Nach der Besatzung der Krim durch die sogenannten „grünen Männchen“, welche Ende Februar 2014 erschienen und kurze Zeit später mit Maschinengewehren im regionalen Parlament die Abstimmung über den Beitritt der Krim zu Russland bewachten, hatte es aus dem demokratischen Europa sehr wenige Gegenstimmen gegeben. Weder die von Russland organisierten Revolten im Donbass noch der Abschuss des Passagierflugzeugs der Malaysia Airlines im Juli 2014 hat zu klaren Aussagen der EU oder der NATO geführt.
Dieses Stillschweigen, teilweise fast als Billigung zu verstehen, hat den Verlauf der Geschichte ohne Zweifel zulasten einer freien Ukraine beeinflusst.
Den politischen Verantwortlichen aus dieser Zeit kann man schwerwiegende Entscheidungsfehler vorwerfen. Aber nicht nur die Politik hat versagt. Die Vertreter der Wirtschaft sind ausschließlich dem merkantilistischen, kommerziellem Nutzen nachgelaufen. Die Zivilgesellschaften in vielen Ländern haben sich in Wohlgefallen geübt und haben die russische Propaganda kritiklos geschluckt.
„Zeitenwende“
Der 24. Februar 2022 hat schließlich alle vor ihre Verantwortung gestellt. Das ukrainische Volk hat nicht gezögert und hat zu den Waffen gegriffen. Frauen und Kinder wurden in Sicherheit gebracht, die Männer gingen mit den Verteidigungskräften zurück in ihre Städte und Dörfer an die Front. Die EU ist ebenfalls erwacht und hat zusammen mit dem deutschen Bundeskanzler die „Zeitenwende“ angekündigt.

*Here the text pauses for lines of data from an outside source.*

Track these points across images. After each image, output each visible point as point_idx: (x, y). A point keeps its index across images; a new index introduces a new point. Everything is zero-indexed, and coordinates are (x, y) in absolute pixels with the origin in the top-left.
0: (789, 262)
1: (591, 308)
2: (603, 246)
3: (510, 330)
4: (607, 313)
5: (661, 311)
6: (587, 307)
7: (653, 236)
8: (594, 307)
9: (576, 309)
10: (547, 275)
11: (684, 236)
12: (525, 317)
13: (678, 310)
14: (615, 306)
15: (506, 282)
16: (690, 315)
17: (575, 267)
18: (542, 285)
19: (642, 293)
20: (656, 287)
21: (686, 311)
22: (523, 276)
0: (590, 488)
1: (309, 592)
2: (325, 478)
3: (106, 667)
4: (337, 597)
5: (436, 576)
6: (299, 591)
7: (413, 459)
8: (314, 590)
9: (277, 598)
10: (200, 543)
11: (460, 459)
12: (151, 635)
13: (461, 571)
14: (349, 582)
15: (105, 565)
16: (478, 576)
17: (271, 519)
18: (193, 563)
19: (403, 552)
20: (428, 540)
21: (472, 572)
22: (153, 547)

Rückblickend kann man sagen, dass die Reaktionen anfangs zu zaghaft waren, teilweise deshalb, weil niemand der Ukraine zutraute, sich länger als ein paar Tage oder Wochen zu halten. Hier darf man feststellen, dass nicht nur Putins Geheimdienst versagt hat in seiner Einschätzung des ukrainischen Widerstandes, auch die westlichen Militär- und zivilen Geheimdienste haben ihren Regierungen offensichtlich falsche Einschätzungen der Kräfteverhältnisse geliefert.
Bei aller Kritik und Bedauern über die genannten Fehler in der Zeit von 2007 bis 2022 haben die Handlungen und vor allem die unterlassenen Handlungen bewiesen, dass der Westen nicht aktiv an einer starken Ukraine gearbeitet oder auf raffinierte Art Geopolitik getrieben hat. Eindeutig ist ausschließlich der Freiheits- und Selbstbestimmungswille der großen Mehrheit der ukrainischen Bevölkerung, welcher die Geschichte bestimmt hat.

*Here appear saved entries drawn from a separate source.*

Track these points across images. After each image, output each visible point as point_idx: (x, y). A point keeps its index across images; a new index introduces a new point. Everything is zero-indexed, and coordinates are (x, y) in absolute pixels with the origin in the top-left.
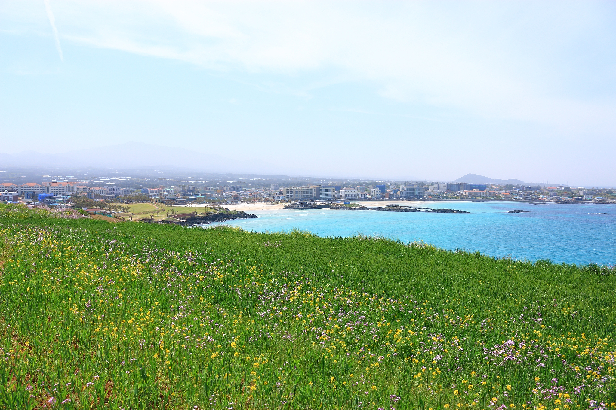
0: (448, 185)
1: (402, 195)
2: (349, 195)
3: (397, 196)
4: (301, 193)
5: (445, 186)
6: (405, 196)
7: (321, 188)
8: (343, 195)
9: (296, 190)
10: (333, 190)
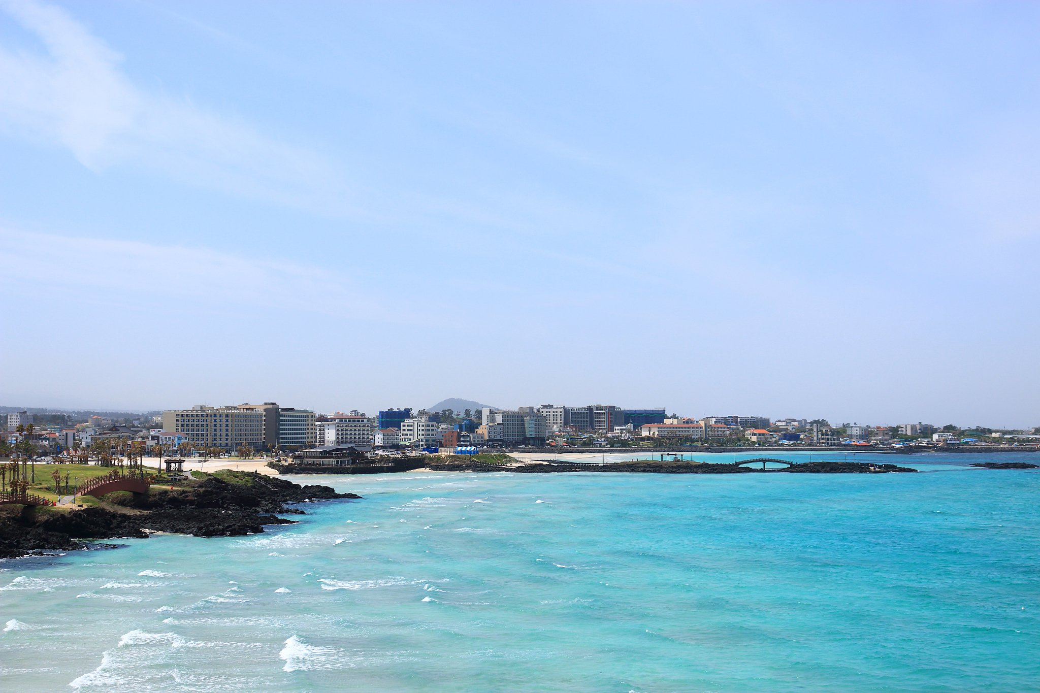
0: (566, 411)
2: (349, 437)
3: (480, 439)
4: (230, 428)
5: (559, 416)
6: (500, 440)
7: (281, 413)
8: (326, 438)
9: (215, 416)
10: (310, 419)
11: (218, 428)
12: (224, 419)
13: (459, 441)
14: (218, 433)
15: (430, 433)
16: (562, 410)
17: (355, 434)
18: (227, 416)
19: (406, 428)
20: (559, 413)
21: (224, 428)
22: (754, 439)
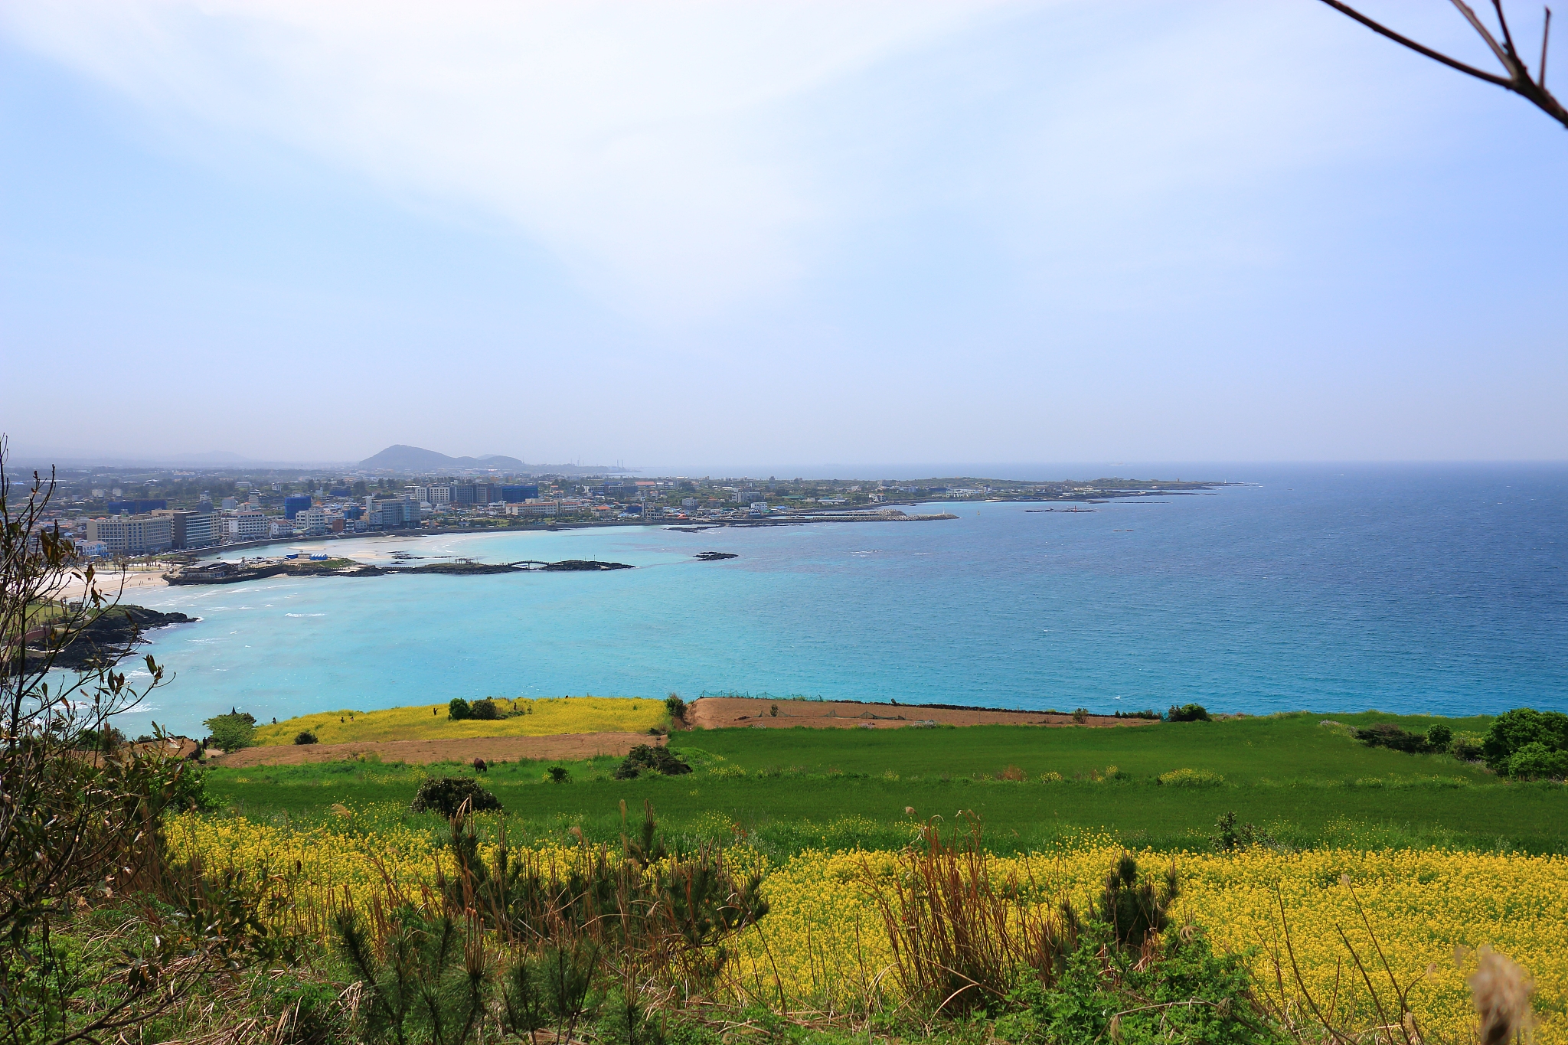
0: (452, 489)
1: (373, 523)
2: (249, 529)
3: (363, 525)
4: (143, 534)
5: (445, 493)
6: (380, 525)
7: (187, 517)
8: (230, 531)
9: (130, 525)
10: (213, 519)
11: (132, 534)
12: (137, 527)
13: (345, 527)
14: (133, 538)
15: (320, 522)
16: (448, 488)
17: (254, 527)
18: (140, 524)
19: (300, 518)
20: (445, 491)
21: (138, 534)
22: (598, 514)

Frieden ohne Freiheit kann nicht das Ziel sein.
Die Ukrainer wollen seit Jahrzehnten näher an die EU. Sicher auch aus wirtschaftlichen, aber vor allem aus innenpolitischen Gründen. Die Ukrainer wollen in einem Land leben, welches ihnen den gleichen rechtsstaatlichen Rahmen liefert wie die EU. Geopolitisch haben sie immer auf Russland geachtet, so wie heranwachsende Jugendliche darauf achten, jähzornige Eltern nicht zu provozieren.

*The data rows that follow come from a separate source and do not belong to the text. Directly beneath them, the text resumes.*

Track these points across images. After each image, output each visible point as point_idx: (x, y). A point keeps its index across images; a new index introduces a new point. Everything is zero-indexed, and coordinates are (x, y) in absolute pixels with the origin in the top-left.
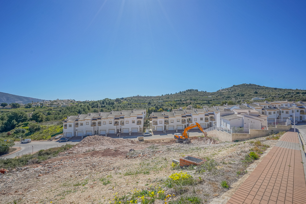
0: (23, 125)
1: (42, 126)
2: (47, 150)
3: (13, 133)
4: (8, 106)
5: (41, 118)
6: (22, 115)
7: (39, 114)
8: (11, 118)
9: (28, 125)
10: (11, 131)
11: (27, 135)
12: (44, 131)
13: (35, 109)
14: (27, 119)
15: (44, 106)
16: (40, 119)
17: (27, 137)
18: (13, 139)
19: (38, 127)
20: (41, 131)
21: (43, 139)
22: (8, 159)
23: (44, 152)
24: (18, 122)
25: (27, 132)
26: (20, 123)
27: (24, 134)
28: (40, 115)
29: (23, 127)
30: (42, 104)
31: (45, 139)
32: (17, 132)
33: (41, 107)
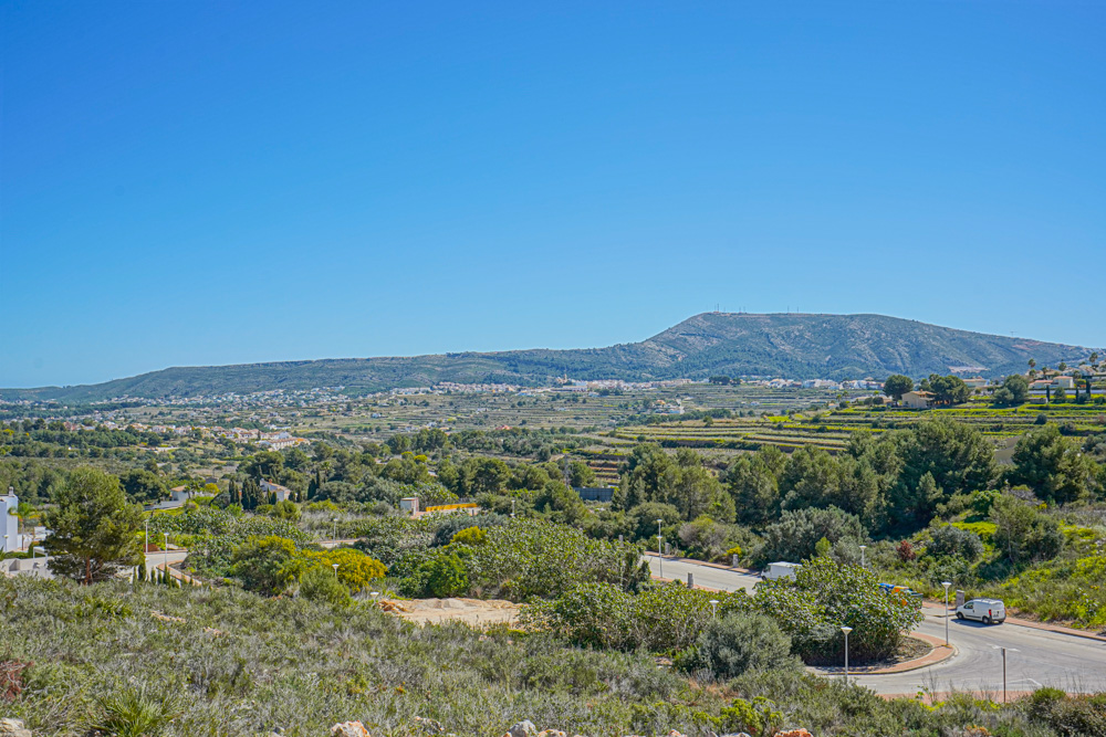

In Westeuropa leben wir seit 1945 in Frieden und aber vor allem in Freiheit. Die Freiheit, unsere Meinungen zu sagen, unsere Staatsabkommen zu schließen, unterschiedliche Parteien zu wählen, Wirtschaftsfreiheit und soziale Freiheiten. Wir sollten nicht vergessen, wie wertvoll das ist. Die Ukrainer streben die gleichen Freiheiten an und es ist deswegen auch für viele unverständlich, wenn Einzelne im Westen nach sofortigem Frieden rufen, ohne gleichzeitig Frieden für eine freie Ukraine zu fordern. Frieden ohne Freiheit kann nicht das Ziel sein.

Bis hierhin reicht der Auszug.